Amber Higashi, a fourth-year biology major and president of Hui, was looking forward to the senior dance at this year’s Lū’au, which did not go online via Zoom or get rescheduled. Instead, Higashi and the other fourth-year girls got together on Zoom and performed their dance, which they sent to the artist of the song they performed to.
“Transitioning from Hawaiʻi to Seattle was not easy and Hui truly provided me with a home away from home,” Higashi said in an email. “Even though the ending to our 2019-2020 club year didn’t go as planned, I know that I will cherish the memories that I made in Hui for the rest of my life.”
Club meetings for Seattle University’s Vietnamese Student Association (SUVSA) have gone online and the annual Xuân Festival was turned into a website that keeps community members connected and where they can interact with the different aspects of the festival virtually.
Aspects of the festival typically include traditional Vietnamese clothing, food, donations to charity, a skit and a senior dance. The theme of this year’s festival was A New Spring, A New Love. The skit was centered around a person’s love for their passion and for their families which can sometimes create conflict, but also included resolutions. The skit was turned into a podcast-style project and is included on the festival website.
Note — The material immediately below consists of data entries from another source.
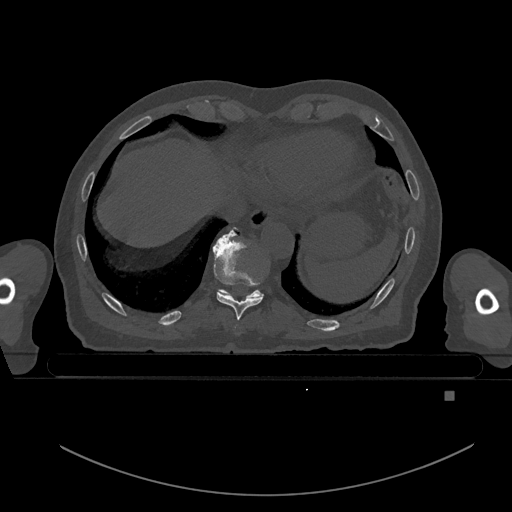
CT including the spine, one axial slice; slice 131 of 969 in the series (ordered by position); bone window (W 1800 / L 400 HU); 512 × 512 image matrix, field of view 456 × 456 mm. Patient: male, 82 years. From the clinical record (not read from this slice): primary cancer: prostate; vertebrae with lytic lesions (as recorded): T11, T9, T8, T2.
Outlined on this slice (semi-automatically segmented with operator editing):
- T10 vertebra: bounding box (x1, y1, x2, y2) in pixels: (220, 227, 261, 297)
- T8 vertebra: (235, 325, 237, 329)
- T9 vertebra: (213, 230, 266, 320)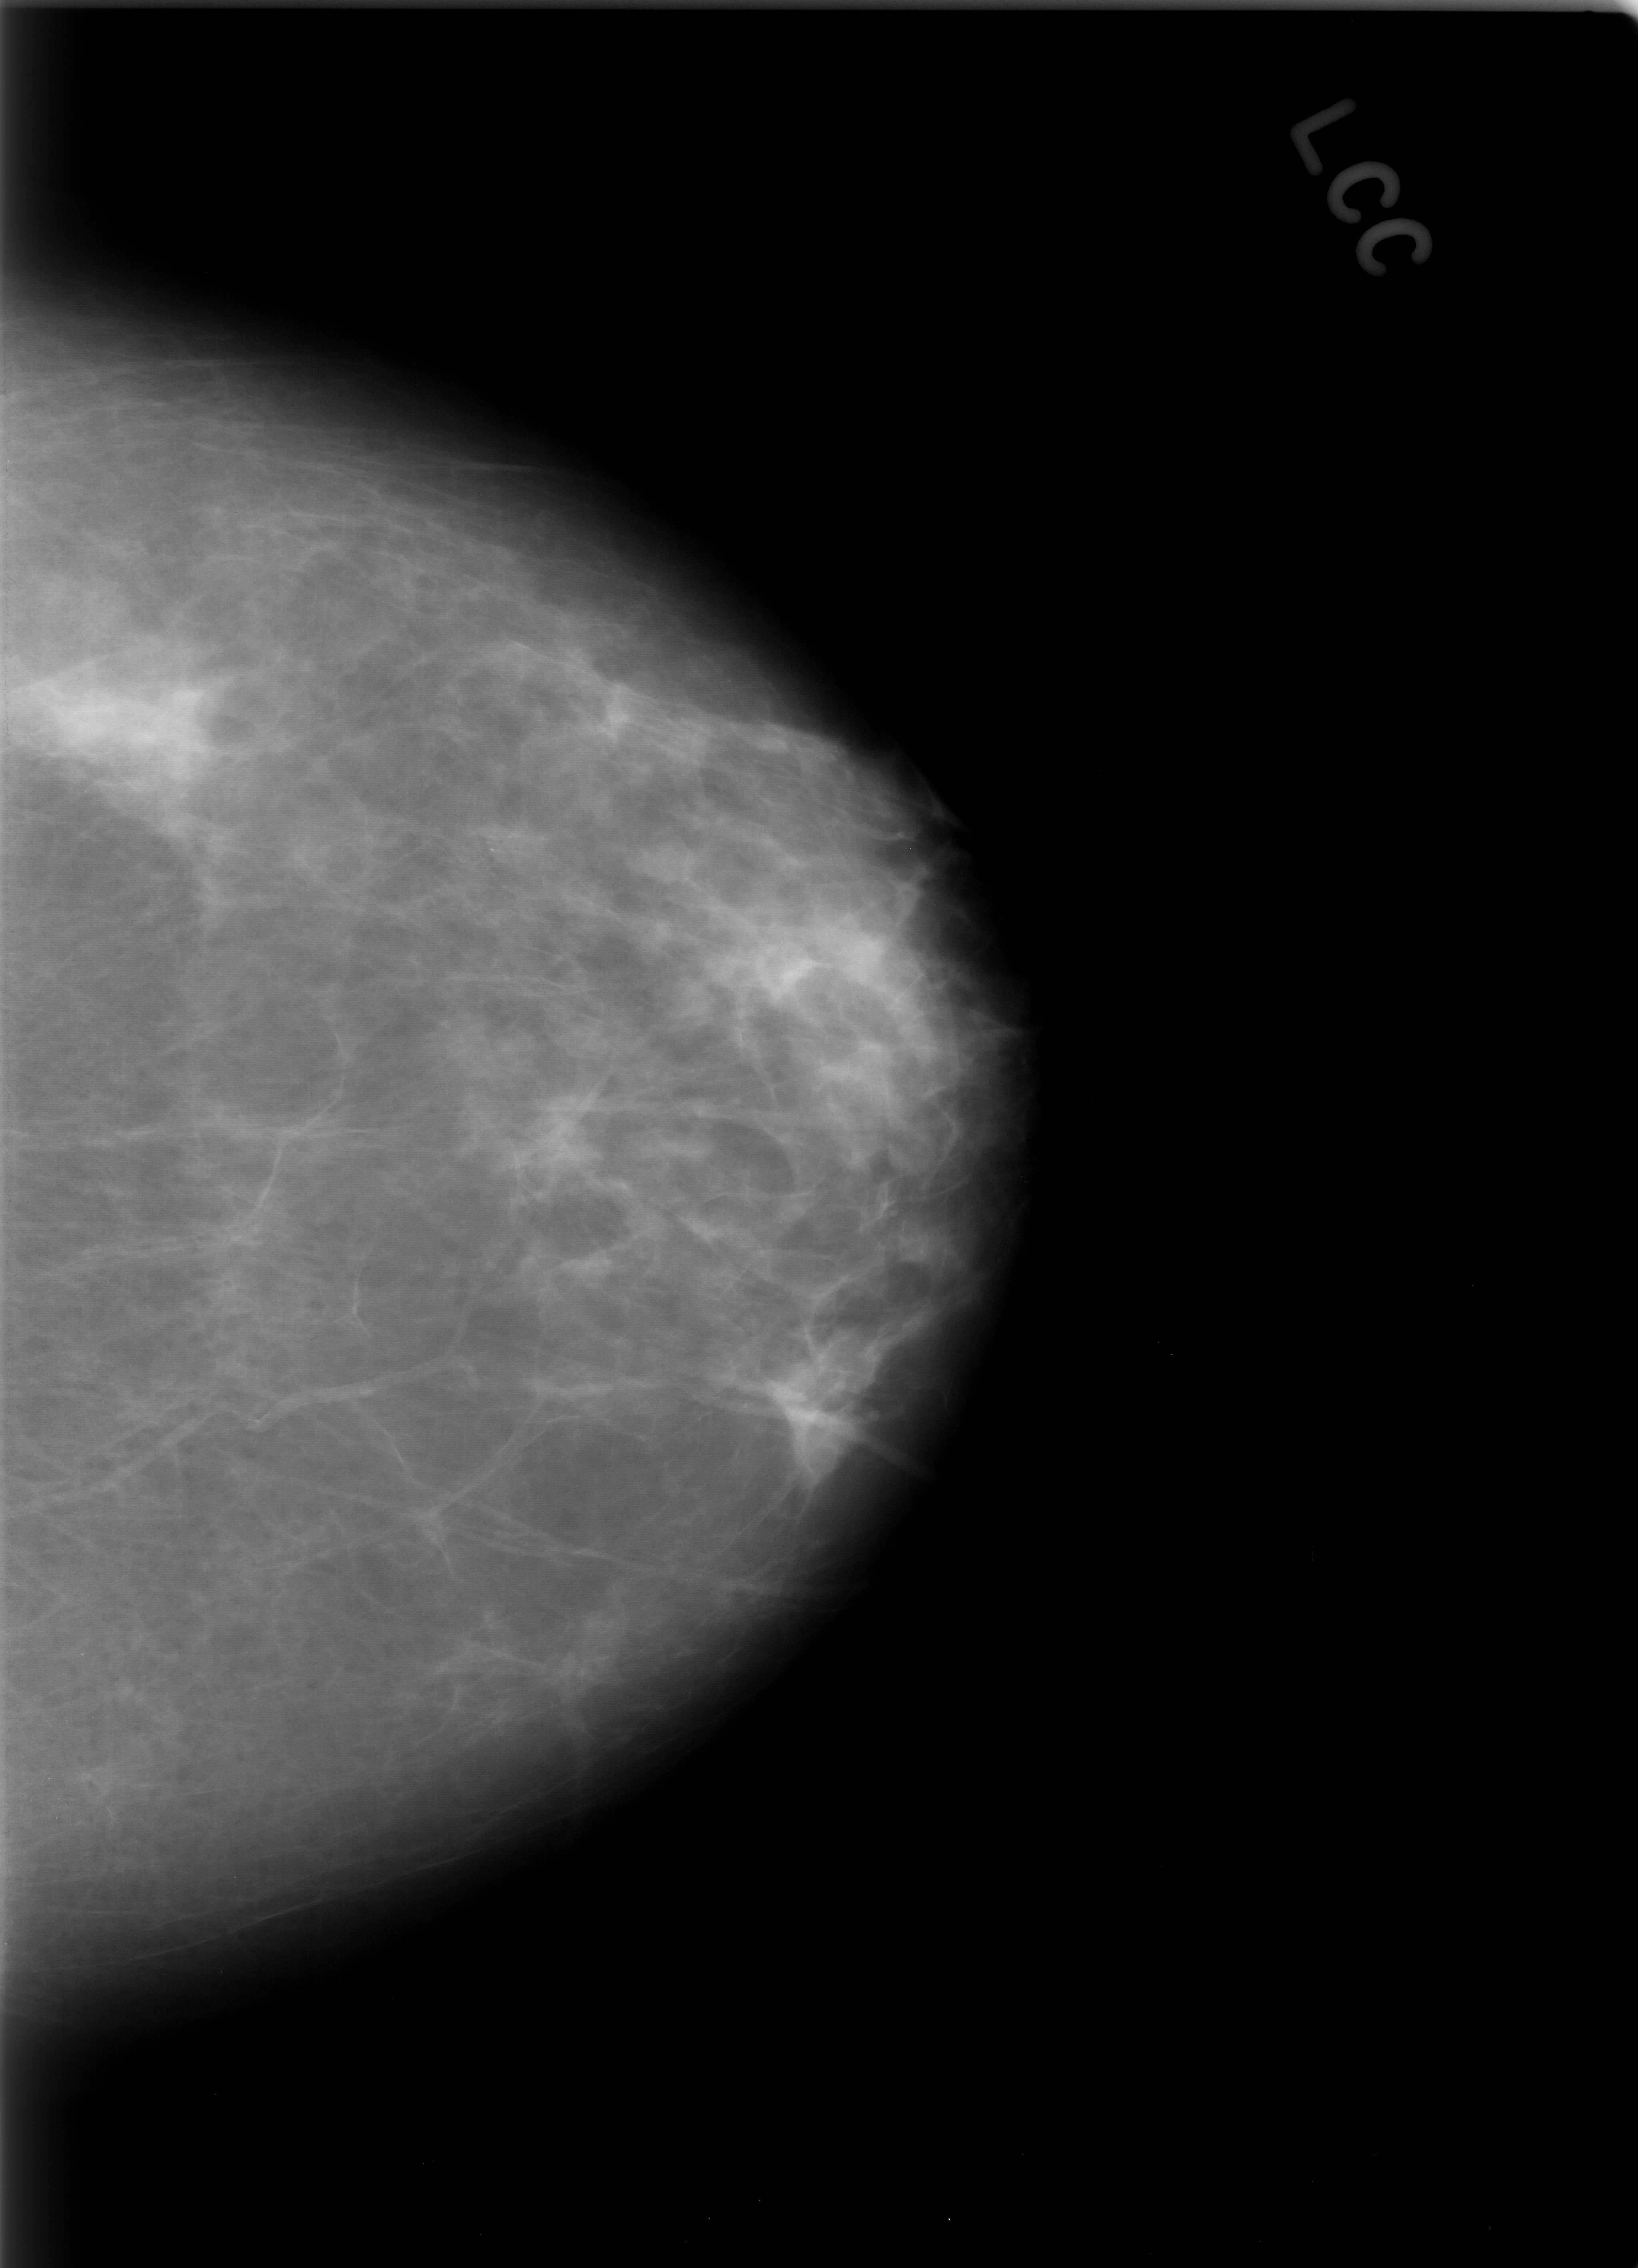
Scanned film-screen mammogram. Left breast. CC view. Breast composition: scattered fibroglandular densities (BI-RADS density category 2 of 4). 1638 × 2268 image matrix.
Marked abnormalities (boxes around the expert regions of interest):
- calcifications, morphology pleomorphic, distribution clustered; BI-RADS assessment category 4; pathology (as recorded): benign: box from (x=108, y=405) to (x=247, y=513) px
Peter Hoang, a fourth-year nursing major and president of SUVSA, maintains a positive outlook as he processes the cancelation of the Xuân Festival and in-person meetings with the club. He is trying to keep the club engaged online by hosting events such as movie nights, an end-of-year banquet and language lessons.
“It’s difficult to not be able to celebrate in the same way that other senior classes have been able to,but I am grateful that my health is good, my friends and family are okay, and I have food and housing,” Hoang said.“At the end of the day, I have the essentials.”
Hoang expressed that while it’s unfortunate to be missing out on the final moments and events of being in SUVSA, he is grateful for what he has in a time when many do not have the same privileges. SUVSA will continue holding meetings online and keeping members engaged for the remainder of the year. There will also be an online yearbook and senior panel to honor the club’s seniors.
The COVID-19 pandemic has abruptly changed the way graduating club members envisioned their final moments at Seattle U. While they continue to cope and process, taking care of their clubs as the final weeks of the quarter approach has been a priority. The goodbyes are virtual now, but the memories they have made over the years will last forever.